▶ EXERCISE DESCRIPTION
Give the lines below again exactly, starting with the line that holds "X154934999Y-51286000D03*" and going on through the line that holds "X154934999Y-50936000D03*".

▶ GIVEN ENTRIES
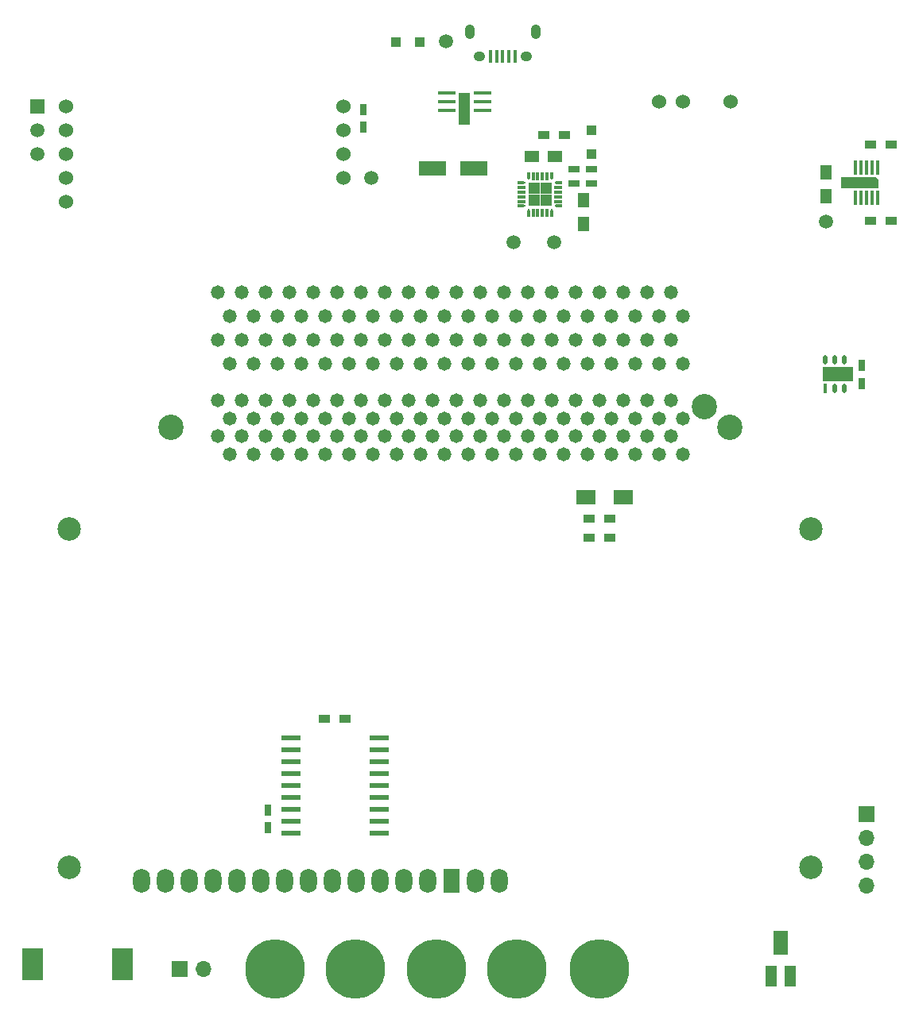
<source format=gbr>
G04 #@! TF.FileFunction,Soldermask,Top*
%FSLAX46Y46*%
G04 Gerber Fmt 4.6, Leading zero omitted, Abs format (unit mm)*
G04 Created by KiCad (PCBNEW 4.0.7) date Wed Feb 21 10:35:18 2018*
%MOMM*%
%LPD*%
G01*
G04 APERTURE LIST*
%ADD10C,0.025400*%
%ADD11R,3.700000X1.200000*%
%ADD12R,0.400000X1.600000*%
%ADD13R,0.300000X0.900000*%
%ADD14R,0.450000X1.000000*%
%ADD15R,3.250000X1.600000*%
%ADD16O,0.450000X1.000000*%
%ADD17R,1.300000X3.500000*%
%ADD18R,1.950000X0.400000*%
%ADD19R,2.000000X1.600000*%
%ADD20O,1.800000X2.600000*%
%ADD21C,2.500000*%
%ADD22R,1.800000X2.600000*%
%ADD23R,1.500000X1.250000*%
%ADD24R,1.200000X0.750000*%
%ADD25R,1.250000X1.500000*%
%ADD26R,0.750000X1.200000*%
%ADD27R,1.000000X1.000000*%
%ADD28C,1.500000*%
%ADD29R,1.500000X1.500000*%
%ADD30R,1.200000X0.900000*%
%ADD31R,1.600000X2.500000*%
%ADD32R,1.200000X2.200000*%
%ADD33R,2.000000X0.600000*%
%ADD34R,2.200000X3.400000*%
%ADD35R,3.000000X1.600000*%
%ADD36C,1.473200*%
%ADD37R,0.700000X0.300000*%
%ADD38R,0.850000X0.300000*%
%ADD39R,0.300000X0.700000*%
%ADD40R,0.300000X0.850000*%
%ADD41R,1.300000X1.300000*%
%ADD42C,0.300000*%
%ADD43R,1.700000X1.700000*%
%ADD44O,1.700000X1.700000*%
%ADD45C,1.524000*%
%ADD46C,6.350000*%
%ADD47R,0.400000X1.350000*%
%ADD48O,1.250000X1.054100*%
%ADD49O,1.054100X1.550000*%
%ADD50C,2.705100*%
G04 APERTURE END LIST*
D10*
D11*
X187568000Y-48006000D03*
D12*
X189668000Y-46406000D03*
D13*
X189568000Y-48156000D03*
D10*
G36*
X189118187Y-47701200D02*
X189418000Y-47401387D01*
X189717813Y-47701200D01*
X189418000Y-48001013D01*
X189118187Y-47701200D01*
X189118187Y-47701200D01*
G37*
D12*
X189068000Y-46406000D03*
X188468000Y-46406000D03*
X187868000Y-46406000D03*
X187268000Y-46406000D03*
X189668000Y-49606000D03*
X189068000Y-49606000D03*
X188468000Y-49606000D03*
X187868000Y-49606000D03*
X187268000Y-49606000D03*
D14*
X184045000Y-69978000D03*
D15*
X185420000Y-68453000D03*
D16*
X184045000Y-66928000D03*
X185045000Y-69978000D03*
X185045000Y-66928000D03*
X186045000Y-69978000D03*
X186045000Y-66928000D03*
D17*
X145641000Y-40120000D03*
D18*
X143716000Y-38420000D03*
X143716000Y-39370000D03*
X143716000Y-40320000D03*
X147566000Y-38420000D03*
X147566000Y-39370000D03*
X147566000Y-40320000D03*
D19*
X158528000Y-81534000D03*
X162528000Y-81534000D03*
D20*
X111252001Y-122428000D03*
D21*
X103552001Y-120968000D03*
X182552001Y-84968000D03*
X182552001Y-120968000D03*
D20*
X113792001Y-122428000D03*
X116332001Y-122428000D03*
X118872001Y-122428000D03*
X121412001Y-122428000D03*
X123952001Y-122428000D03*
X126492001Y-122428000D03*
X129032001Y-122428000D03*
X131572001Y-122428000D03*
X134112001Y-122428000D03*
X136652001Y-122428000D03*
X139192001Y-122428000D03*
X141732001Y-122428000D03*
D22*
X144272001Y-122428000D03*
D20*
X146812001Y-122428000D03*
X149352001Y-122428000D03*
D21*
X103552001Y-84968000D03*
D23*
X155301000Y-45212000D03*
X152801000Y-45212000D03*
D24*
X157292000Y-46583600D03*
X159192000Y-46583600D03*
D25*
X158292800Y-49905601D03*
X158292800Y-52405601D03*
D24*
X157292000Y-48082201D03*
X159192000Y-48082201D03*
D26*
X124714000Y-116774000D03*
X124714000Y-114874000D03*
X134874000Y-40198000D03*
X134874000Y-42098000D03*
D25*
X184151194Y-46930644D03*
X184151194Y-49430644D03*
D26*
X187960000Y-67503000D03*
X187960000Y-69403000D03*
D27*
X159131000Y-42438000D03*
X159131000Y-44938000D03*
D28*
X184150000Y-52171600D03*
D29*
X100177599Y-39928800D03*
D30*
X154094000Y-42926000D03*
X156294000Y-42926000D03*
X158920000Y-85852000D03*
X161120000Y-85852000D03*
X158920000Y-83820000D03*
X161120000Y-83820000D03*
X130726000Y-105156000D03*
X132926000Y-105156000D03*
X191092000Y-52044600D03*
X188892000Y-52044600D03*
D31*
X179308000Y-129088000D03*
D32*
X178308000Y-132588000D03*
X180308000Y-132588000D03*
D33*
X136526000Y-117348000D03*
X136526000Y-116078000D03*
X136526000Y-114808000D03*
X136526000Y-113538000D03*
X136526000Y-112268000D03*
X136526000Y-110998000D03*
X136526000Y-109728000D03*
X136526000Y-108458000D03*
X136526000Y-107188000D03*
X127126000Y-107188000D03*
X127126000Y-108458000D03*
X127126000Y-109728000D03*
X127126000Y-110998000D03*
X127126000Y-112268000D03*
X127126000Y-113538000D03*
X127126000Y-114808000D03*
X127126000Y-116078000D03*
X127126000Y-117348000D03*
D27*
X138348400Y-33045400D03*
X140848400Y-33045400D03*
D34*
X99594000Y-131318000D03*
X109194000Y-131318000D03*
D28*
X143637000Y-32969200D03*
X155194000Y-54356000D03*
X150876000Y-54356000D03*
X135737600Y-47548800D03*
X100177600Y-45008800D03*
X100177600Y-42468800D03*
D30*
X191092000Y-43942000D03*
X188892000Y-43942000D03*
D35*
X142224400Y-46532800D03*
X146624400Y-46532800D03*
D36*
X166370000Y-67310000D03*
X167640000Y-64770000D03*
X168910000Y-67310000D03*
X149860000Y-64770000D03*
X143510000Y-67310000D03*
X146050000Y-67310000D03*
X144780000Y-64770000D03*
X147320000Y-64770000D03*
X148590000Y-67310000D03*
X151130000Y-67310000D03*
X161290000Y-67310000D03*
X160020000Y-64770000D03*
X165100000Y-64770000D03*
X162560000Y-64770000D03*
X163830000Y-67310000D03*
X157480000Y-64770000D03*
X152400000Y-64770000D03*
X154940000Y-64770000D03*
X156210000Y-67310000D03*
X153670000Y-67310000D03*
X158750000Y-67310000D03*
X137160000Y-64770000D03*
X133350000Y-67310000D03*
X134620000Y-64770000D03*
X135890000Y-67310000D03*
X138430000Y-67310000D03*
X142240000Y-64770000D03*
X139700000Y-64770000D03*
X140970000Y-67310000D03*
X125730000Y-67310000D03*
X120650000Y-67310000D03*
X121920000Y-64770000D03*
X124460000Y-64770000D03*
X123190000Y-67310000D03*
X119380000Y-64770000D03*
X128270000Y-67310000D03*
X127000000Y-64770000D03*
X129540000Y-64770000D03*
X132080000Y-64770000D03*
X130810000Y-67310000D03*
X148590000Y-62230000D03*
X149860000Y-59690000D03*
X146050000Y-62230000D03*
X147320000Y-59690000D03*
X144780000Y-59690000D03*
X161290000Y-62230000D03*
X160020000Y-59690000D03*
X162560000Y-59690000D03*
X158750000Y-62230000D03*
X163830000Y-62230000D03*
X157480000Y-59690000D03*
X151130000Y-62230000D03*
X152400000Y-59690000D03*
X154940000Y-59690000D03*
X156210000Y-62230000D03*
X153670000Y-62230000D03*
X165100000Y-59690000D03*
X166370000Y-62230000D03*
X167640000Y-59690000D03*
X168910000Y-62230000D03*
X128270000Y-62230000D03*
X127000000Y-59690000D03*
X129540000Y-59690000D03*
X125730000Y-62230000D03*
X130810000Y-62230000D03*
X137160000Y-59690000D03*
X135890000Y-62230000D03*
X134620000Y-59690000D03*
X133350000Y-62230000D03*
X132080000Y-59690000D03*
X140970000Y-62230000D03*
X142240000Y-59690000D03*
X139700000Y-59690000D03*
X138430000Y-62230000D03*
X143510000Y-62230000D03*
X124460000Y-59690000D03*
X119380000Y-59690000D03*
X120650000Y-62230000D03*
X121920000Y-59690000D03*
X123190000Y-62230000D03*
D37*
X155709999Y-50511000D03*
D38*
X155634999Y-50011000D03*
X155634999Y-49511000D03*
X155634999Y-49011000D03*
X155634999Y-48511000D03*
D37*
X155709999Y-48011000D03*
D39*
X154934999Y-47236000D03*
D40*
X154434999Y-47311000D03*
X153934999Y-47311000D03*
X153434999Y-47311000D03*
X152934999Y-47311000D03*
D39*
X152434999Y-47236000D03*
D37*
X151659999Y-48011000D03*
D38*
X151734999Y-48511000D03*
X151734999Y-49011000D03*
X151734999Y-49511000D03*
X151734999Y-50011000D03*
D37*
X151659999Y-50511000D03*
D39*
X152434999Y-51286000D03*
D40*
X152934999Y-51211000D03*
X153434999Y-51211000D03*
X153934999Y-51211000D03*
X154434999Y-51211000D03*
D39*
X154934999Y-51286000D03*
D41*
X153034999Y-48611000D03*
X153034999Y-49911000D03*
X154334999Y-48611000D03*
X154334999Y-49911000D03*
D42*
X152434999Y-50936000D03*
X152009999Y-50511000D03*
X152009999Y-48011000D03*
X152434999Y-47586000D03*
X155359999Y-48011000D03*
X154934999Y-47586000D03*
X154934999Y-50936000D03*
X155359999Y-50511000D03*
D43*
X188468000Y-115316000D03*
D44*
X188468000Y-117856000D03*
X188468000Y-120396000D03*
X188468000Y-122936000D03*
D45*
X103187599Y-50088800D03*
X132727599Y-47548800D03*
X132727599Y-45008800D03*
X132727599Y-42468800D03*
X132727599Y-39928800D03*
X103187599Y-47548800D03*
X103187599Y-45008800D03*
X103187599Y-42468800D03*
X103187599Y-39928800D03*
D43*
X115316000Y-131826000D03*
D44*
X117856000Y-131826000D03*
D46*
X125476000Y-131826000D03*
X134048500Y-131826000D03*
X142621000Y-131826000D03*
X160020000Y-131826000D03*
X151193500Y-131826000D03*
D47*
X151007600Y-34598600D03*
X150357600Y-34598600D03*
X149707600Y-34598600D03*
X149057600Y-34598600D03*
X148407600Y-34598600D03*
D48*
X152207600Y-34598600D03*
X147207600Y-34598600D03*
D49*
X153207600Y-31898600D03*
X146207600Y-31898600D03*
D45*
X166370000Y-39370000D03*
X168910000Y-39370000D03*
X173990000Y-39370000D03*
D50*
X114350800Y-74091800D03*
X173888400Y-74091800D03*
D36*
X119380000Y-71247000D03*
X119380000Y-75057000D03*
D50*
X171196000Y-71882000D03*
D36*
X121920000Y-71247000D03*
X124460000Y-71247000D03*
X127000000Y-71247000D03*
X129540000Y-71247000D03*
X132080000Y-71247000D03*
X134620000Y-71247000D03*
X137160000Y-71247000D03*
X139700000Y-71247000D03*
X142240000Y-71247000D03*
X144780000Y-71247000D03*
X147320000Y-71247000D03*
X149860000Y-71247000D03*
X152400000Y-71247000D03*
X154940000Y-71247000D03*
X157480000Y-71247000D03*
X160020000Y-71247000D03*
X162560000Y-71247000D03*
X165100000Y-71247000D03*
X167640000Y-71247000D03*
X120650000Y-73152000D03*
X123190000Y-73152000D03*
X125730000Y-73152000D03*
X128270000Y-73152000D03*
X130810000Y-73152000D03*
X133350000Y-73152000D03*
X135890000Y-73152000D03*
X138430000Y-73152000D03*
X140970000Y-73152000D03*
X143510000Y-73152000D03*
X146050000Y-73152000D03*
X148590000Y-73152000D03*
X151130000Y-73152000D03*
X153670000Y-73152000D03*
X156210000Y-73152000D03*
X158750000Y-73152000D03*
X161290000Y-73152000D03*
X163830000Y-73152000D03*
X166370000Y-73152000D03*
X168910000Y-73152000D03*
X121920000Y-75057000D03*
X124460000Y-75057000D03*
X127000000Y-75057000D03*
X129540000Y-75057000D03*
X132080000Y-75057000D03*
X134620000Y-75057000D03*
X137160000Y-75057000D03*
X139700000Y-75057000D03*
X142240000Y-75057000D03*
X144780000Y-75057000D03*
X147320000Y-75057000D03*
X149860000Y-75057000D03*
X152400000Y-75057000D03*
X154940000Y-75057000D03*
X157480000Y-75057000D03*
X160020000Y-75057000D03*
X162560000Y-75057000D03*
X165100000Y-75057000D03*
X167640000Y-75057000D03*
X120650000Y-76962000D03*
X123190000Y-76962000D03*
X125730000Y-76962000D03*
X128270000Y-76962000D03*
X130810000Y-76962000D03*
X133350000Y-76962000D03*
X135890000Y-76962000D03*
X138430000Y-76962000D03*
X140970000Y-76962000D03*
X143510000Y-76962000D03*
X146050000Y-76962000D03*
X148590000Y-76962000D03*
X151130000Y-76962000D03*
X153670000Y-76962000D03*
X156210000Y-76962000D03*
X158750000Y-76962000D03*
X161290000Y-76962000D03*
X163830000Y-76962000D03*
X166370000Y-76962000D03*
X168910000Y-76962000D03*
M02*

</source>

▶ TASK ANSWER
X154934999Y-51286000D03*
D41*
X153034999Y-48611000D03*
X153034999Y-49911000D03*
X154334999Y-48611000D03*
X154334999Y-49911000D03*
D42*
X152434999Y-50936000D03*
X152009999Y-50511000D03*
X152009999Y-48011000D03*
X152434999Y-47586000D03*
X155359999Y-48011000D03*
X154934999Y-47586000D03*
X154934999Y-50936000D03*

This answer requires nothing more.